▶ Document passage
·····

Ravenous, written by Ted Griffin and directed by Antonia Bird, is one
of the weirdest movies I’ve seen in a long time. I even found myself rather
enjoying it for the amusingly original way it has of making its highly dubious
point. This is, as I understand it, the presentation of an essentially feminist view of
male and military societies — a view which understands nothing of the actual
workings of such societies but which is fascinated by the imagery of blood and
battle and loyalty and dominance and has found a strikingly allegorical if not
very successfully cinematic way of representing them in terms of cannibalism.
The temptations of power are here represented as the mythic Indian spirit, the
Weendigo, that is said to come upon men who have tasted the flesh of other men.
This is a kind of blood lust that never relaxes its grip on those who have
submitted to it. Eating human flesh is found to cure all illnesses, heal all but
the most catastrophic wounds, and make you unimaginably powerful with the
aggregated spirits of those you have consumed, but it will never let you
stop your career of killing and eating others.

·····

(Dataset records)

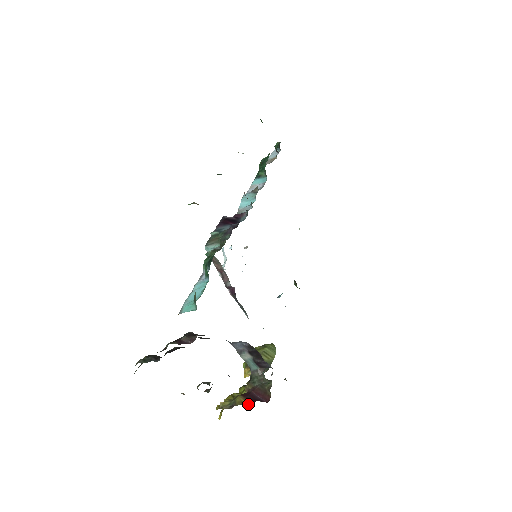
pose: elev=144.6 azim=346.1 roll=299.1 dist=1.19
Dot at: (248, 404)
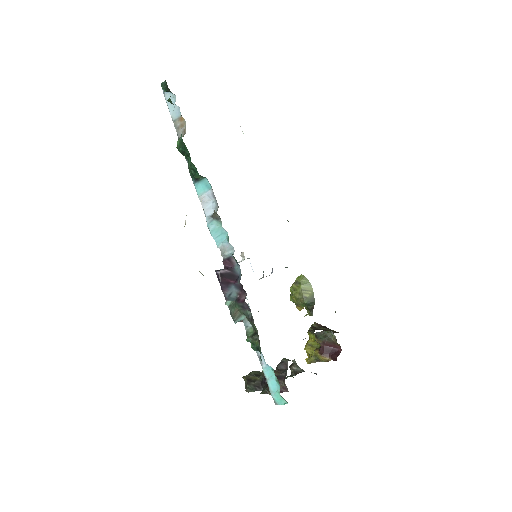
Dot at: (330, 360)
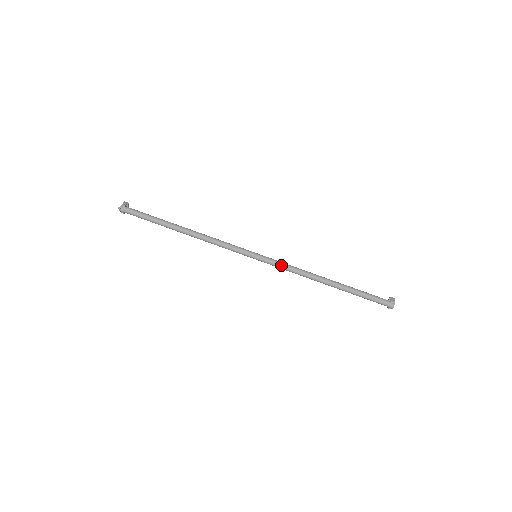
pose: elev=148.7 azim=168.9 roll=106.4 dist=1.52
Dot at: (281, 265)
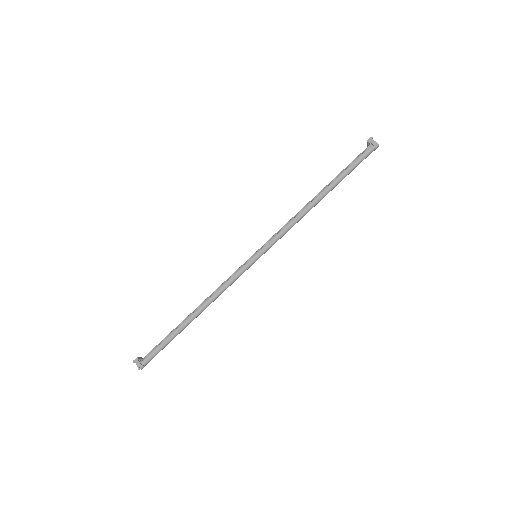
Dot at: (279, 237)
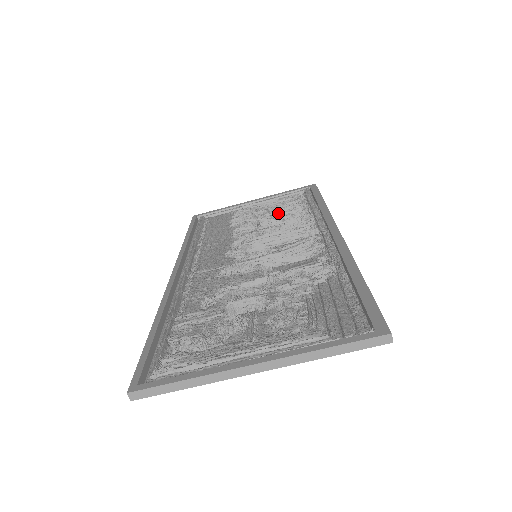
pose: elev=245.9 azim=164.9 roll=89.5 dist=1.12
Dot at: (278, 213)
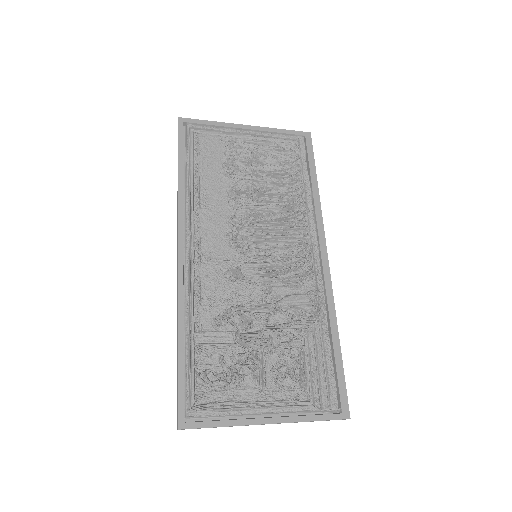
Dot at: (274, 177)
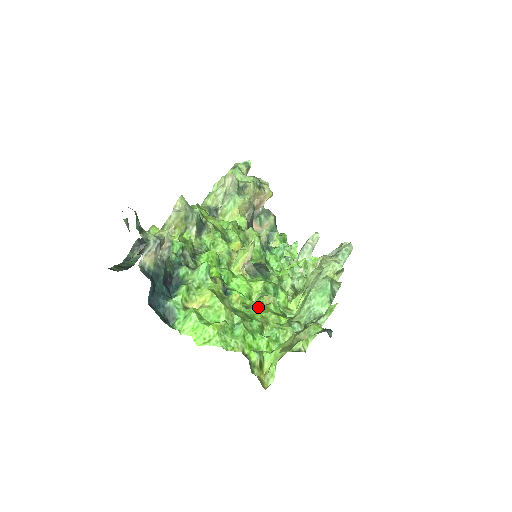
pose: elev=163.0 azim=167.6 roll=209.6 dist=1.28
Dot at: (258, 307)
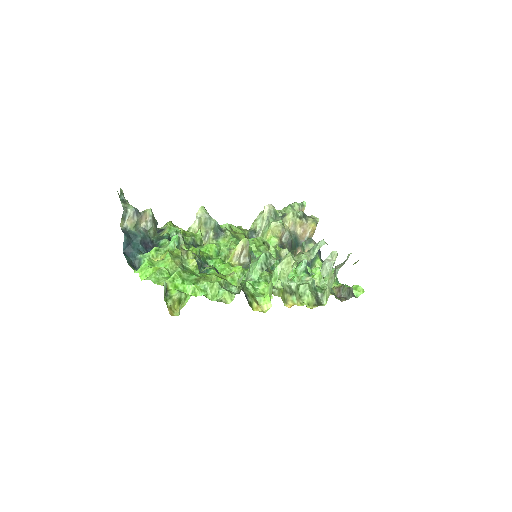
Dot at: (213, 274)
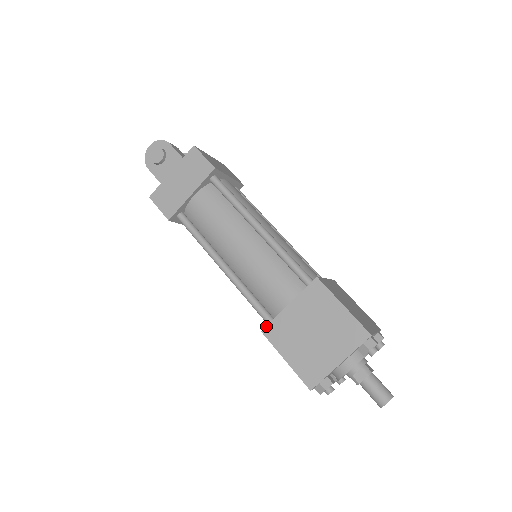
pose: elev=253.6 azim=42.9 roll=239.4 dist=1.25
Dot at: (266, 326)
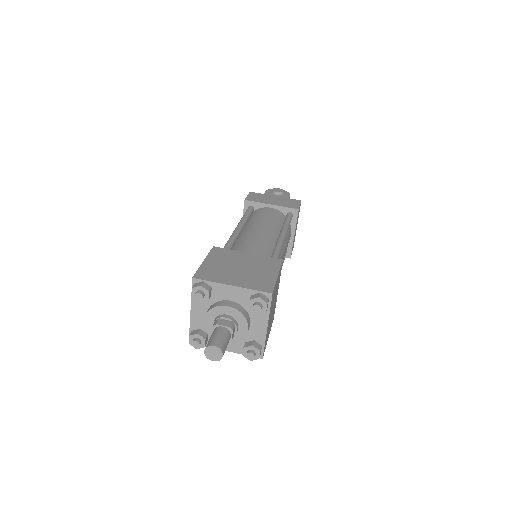
Dot at: occluded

·····

▶ Objectives
- A) Answer these questions from the Ravenous review:
(i) Who directed the film?
(ii) What name is given to the mythic Indian spirit?
(iii) What does eating human flesh never allow a person to do?
- B) Write a continuation of the Ravenous review, starting after its last sentence.
None of the entries are required for the work here.

▶ Results in order
- A)
(i) Antonia Bird
(ii) The Weendigo
(iii) Stop their career of killing and eating others

- B)
That, the authors imply, is what war and its purpose of dominance over others
are like. The film presents us with an opening epigraph from Nietzsche — “He
who fights with monsters should look to it that he does not become a
monster” — which it does not appear to have noticed is not at all the same
thing as saying that he who fights with monsters must be a monster himself. For
the latter and much more doubtful proposition is what is presented to us here in
metaphorical form with the premiss that he who has once tasted the forbidden
meat is doomed to hunger for it ever after. It’s a bit like the vampire
mythology in that the transformation from man to monster can only move in one
direction — except that you become a monster by biting and not by being
bitten. Underneath the quotation from Nietzsche is another, attributed to
“Anon” — “Eat me.” The combination of seriousness and flippancy will be
carried through the rest of the film.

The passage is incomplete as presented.